陶磁器と文鳥と作劇塾
作劇塾の塾生です。塾での日々、及びアンティークや陶磁器類、そして文鳥の雑文
失われた週末

ビリーワイルダー監督。


10日間ほど酒断ち出来たアル中小説家志望の主人公。


面倒見の良すぎるお兄ちゃんが、週末、弟に健康的生活を送らせるために、一緒に旅行しようと計画。

しかし、当日に自分の恋人が一人で演奏会に行くと知って「出発するまでの間に、演奏会を楽しめ」と、お兄ちゃんを無理やり同伴させ、掃除のおばさんのお給金を酒代のためにネコババして脱走。

お兄ちゃんは怒って主人公の弟を残して旅立ち、恋人は気をもみながらもお仕事へ。


金曜日から日曜日まで(?)監視員不在のアル中男の週末を描いた作品。

いや~酷いわ。酒代のために、盗みはするわ酒をたかるわ、挙句の果ては作家の生命線、タイプライターを質に入れんと町中をさまよい、行きつけの飲み屋に押し付けていくし。


しかし、キチンとスーツを着て、ネクタイをしめた酔っ払いなんですわ。

酔っ払いの戯言は、とろれつの回らない口調で鼻歌と愚痴と決まっているのですが、この酔っ払いが口に出すのはシェイクスピアや誌的な文章だし。

いかんなあ、せめて家具破壊とストリートファイトくらいしないと……と思ったのですが、いかんせん、酔っぱらい方がダンディすぎる。

アル中の怖さを描いているとすれば、少々物足りないぞ。

読売新聞社会面の『伴走記』の方が、社会生活の崩壊の仕方が半端なくて迫力よ。


最後は自殺しようとします。

こともあろうに、恋人が眠っている間に、彼女の毛皮のコートを持って出て質に入れ、以前に質に入れた自分の銃を、質草から出すのです。


おい!!人のコートを勝手に質に入れるくらいなら、もう首吊りにしろ!!


しかし、小説家志望ならば、この主人公には、大なり小なり同情できるはずでしょう。

主人公、大学時代はヘミングウェイの再来と天才と呼ばれた小説家志望。

大学を中退してから小説を書くも、全然売れない。

お兄ちゃんに何から何まで世話になり、生活能力なし。

酒を飲んで、そのイマジネーションで書こうとあがく男。

うっわー、書けないのか。

確かにいやだよなあ、あの焦燥感。

誰かに言われたとか、笑われるとかそんなではなくて、目には見えない相手に対する敗北感。

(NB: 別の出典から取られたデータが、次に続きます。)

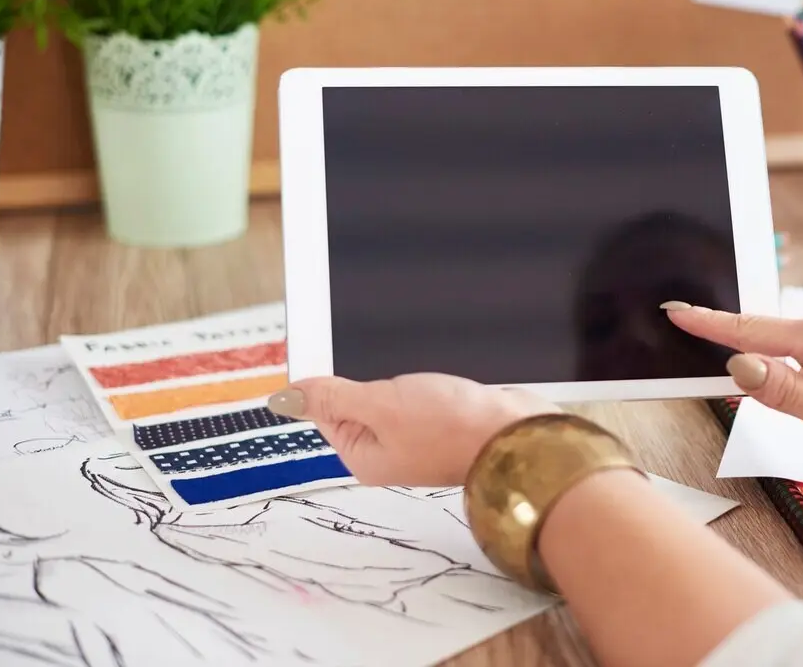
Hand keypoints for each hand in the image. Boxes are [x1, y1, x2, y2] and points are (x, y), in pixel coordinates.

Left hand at [268, 374, 557, 486]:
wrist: (517, 434)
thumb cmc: (454, 427)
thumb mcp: (381, 404)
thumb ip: (333, 397)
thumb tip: (284, 397)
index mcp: (364, 455)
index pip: (326, 411)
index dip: (327, 379)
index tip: (334, 346)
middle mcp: (390, 450)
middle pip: (359, 402)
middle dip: (367, 375)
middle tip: (383, 357)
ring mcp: (421, 437)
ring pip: (394, 395)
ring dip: (400, 374)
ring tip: (420, 370)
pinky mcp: (449, 422)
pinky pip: (422, 395)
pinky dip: (425, 379)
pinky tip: (438, 373)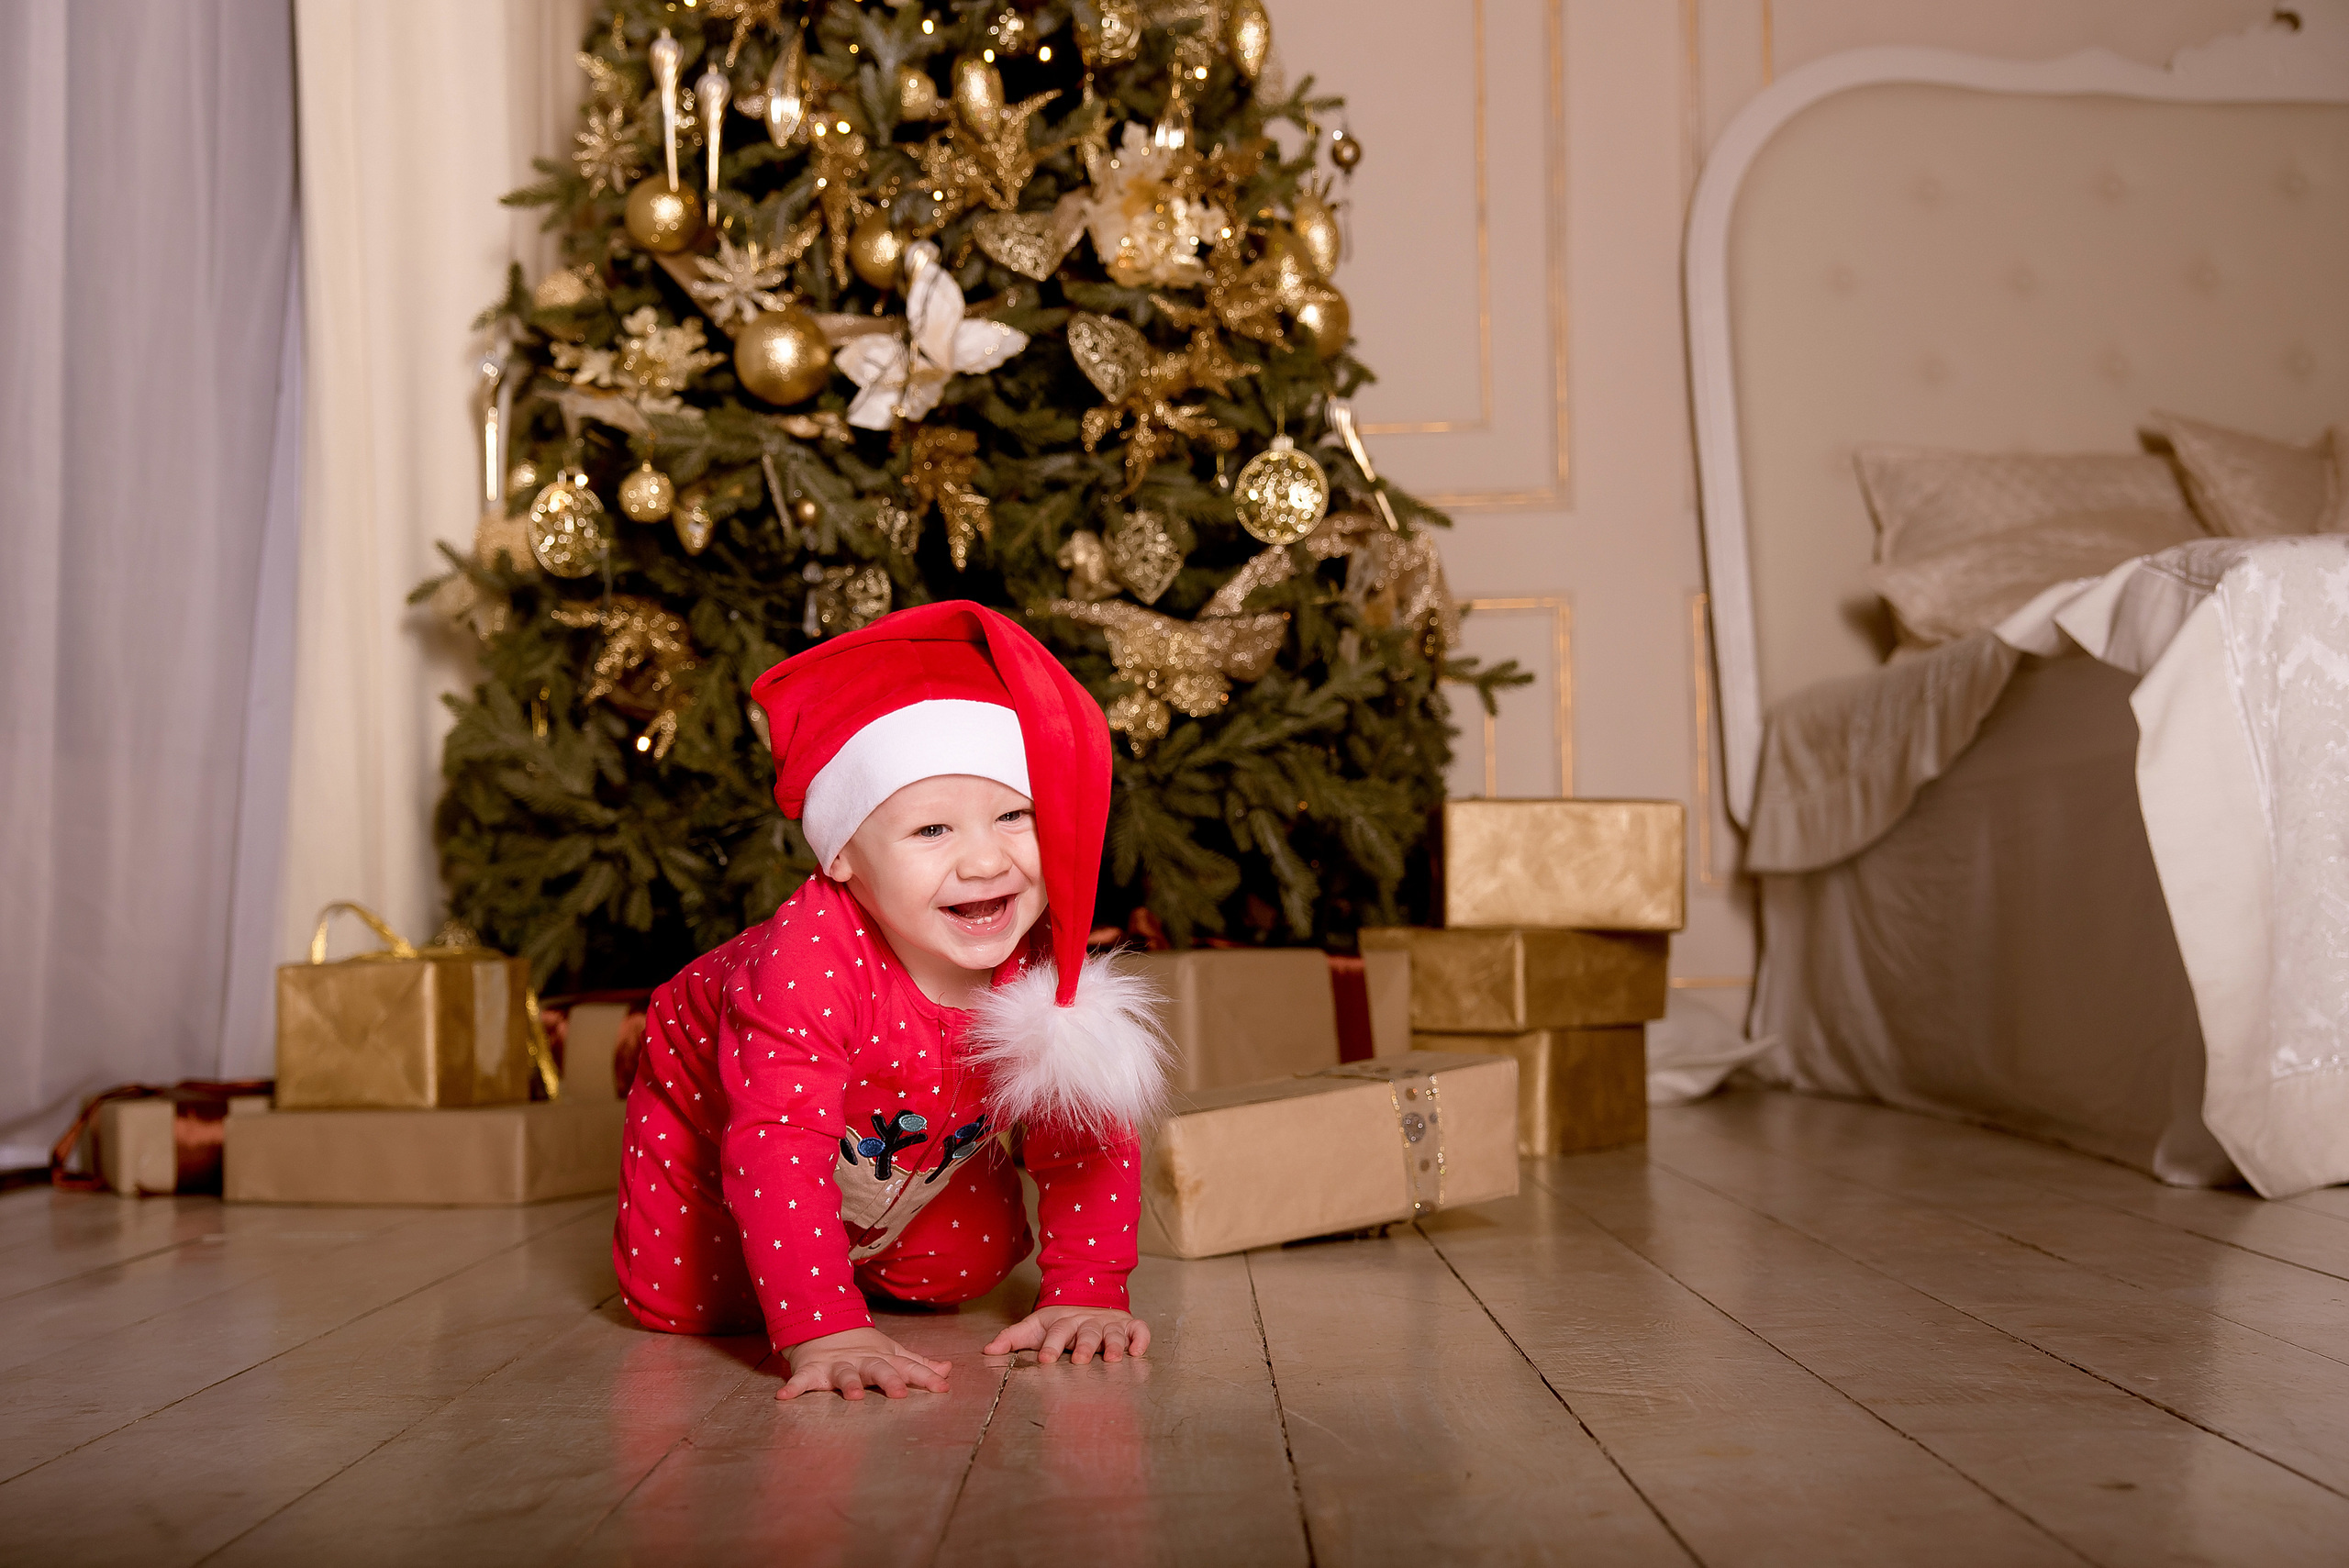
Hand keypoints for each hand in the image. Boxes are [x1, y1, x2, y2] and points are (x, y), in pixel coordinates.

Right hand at [777, 1327, 951, 1401]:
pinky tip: (784, 1396)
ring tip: (854, 1397)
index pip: (909, 1367)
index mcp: (884, 1359)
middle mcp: (863, 1362)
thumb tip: (948, 1369)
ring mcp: (837, 1365)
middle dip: (890, 1380)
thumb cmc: (864, 1349)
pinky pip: (801, 1380)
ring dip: (849, 1385)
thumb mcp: (892, 1355)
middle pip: (879, 1369)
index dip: (926, 1377)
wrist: (823, 1327)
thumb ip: (918, 1365)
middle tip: (900, 1393)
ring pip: (844, 1375)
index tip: (943, 1388)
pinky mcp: (811, 1370)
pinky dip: (793, 1387)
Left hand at [983, 1304, 1150, 1365]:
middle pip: (1085, 1334)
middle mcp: (1087, 1323)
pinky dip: (1140, 1339)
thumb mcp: (1034, 1326)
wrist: (1087, 1297)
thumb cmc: (1059, 1322)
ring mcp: (1109, 1324)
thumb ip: (1012, 1338)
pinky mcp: (1128, 1325)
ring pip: (1112, 1333)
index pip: (1056, 1333)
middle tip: (1079, 1360)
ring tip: (1112, 1358)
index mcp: (1063, 1323)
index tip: (1045, 1360)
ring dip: (1113, 1344)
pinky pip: (1139, 1330)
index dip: (1051, 1346)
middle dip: (1083, 1346)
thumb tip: (987, 1350)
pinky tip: (1137, 1351)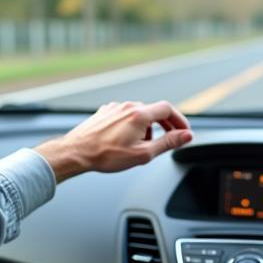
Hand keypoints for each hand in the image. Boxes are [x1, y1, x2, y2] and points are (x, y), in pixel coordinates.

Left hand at [35, 100, 192, 181]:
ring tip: (142, 147)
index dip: (179, 120)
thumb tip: (186, 136)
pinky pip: (125, 116)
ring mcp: (114, 108)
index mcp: (139, 114)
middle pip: (154, 111)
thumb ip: (168, 143)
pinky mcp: (104, 112)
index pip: (167, 109)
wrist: (76, 153)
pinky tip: (125, 141)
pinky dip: (132, 126)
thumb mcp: (143, 154)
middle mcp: (127, 106)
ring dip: (147, 128)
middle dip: (164, 126)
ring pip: (139, 114)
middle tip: (170, 139)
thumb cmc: (106, 155)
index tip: (184, 131)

あると思っている才能が、実は無いのよという失望感……というより、虚無感ね。


いやだなあ、私も書き出しが決まらんのよと、アル中主人公に身につまされながら、約30センチのフランスパン一本、ハンバーグ煮込みとチーズで赤ワインを一本空ける私。


ラスト、死なれるよりはいいと、主人公の自殺を止めんがために、主人公に酒をすすめる恋人。

酒の海に溺れ、夢も希望も無くなったと叫ぶ主人公に、押し付けられたタイプライター持って現れる、馴染みの飲み屋のご主人。

タイプライターが戻ってきた。これで書くことが出来る。


最後、酒の入ったグラスの中に、吸っていたタバコを入れる主人公。

小説を書こうとあがき、アル中となった自分の苦しみを書こうと、小説にしようと決意するのです。



結局のところは、恋人の愛と、馴染みの飲み屋のご主人の優しさで立ち直る……のかな? という希望の見えるラストですけど。


……書けなくなって、酒に溺れ、才能も目標も見失った主人公の叫びが、ちくちくと心の痛いところを刺してきたせいで、食後の『どんべえ』を食べる気を無くした映画でした。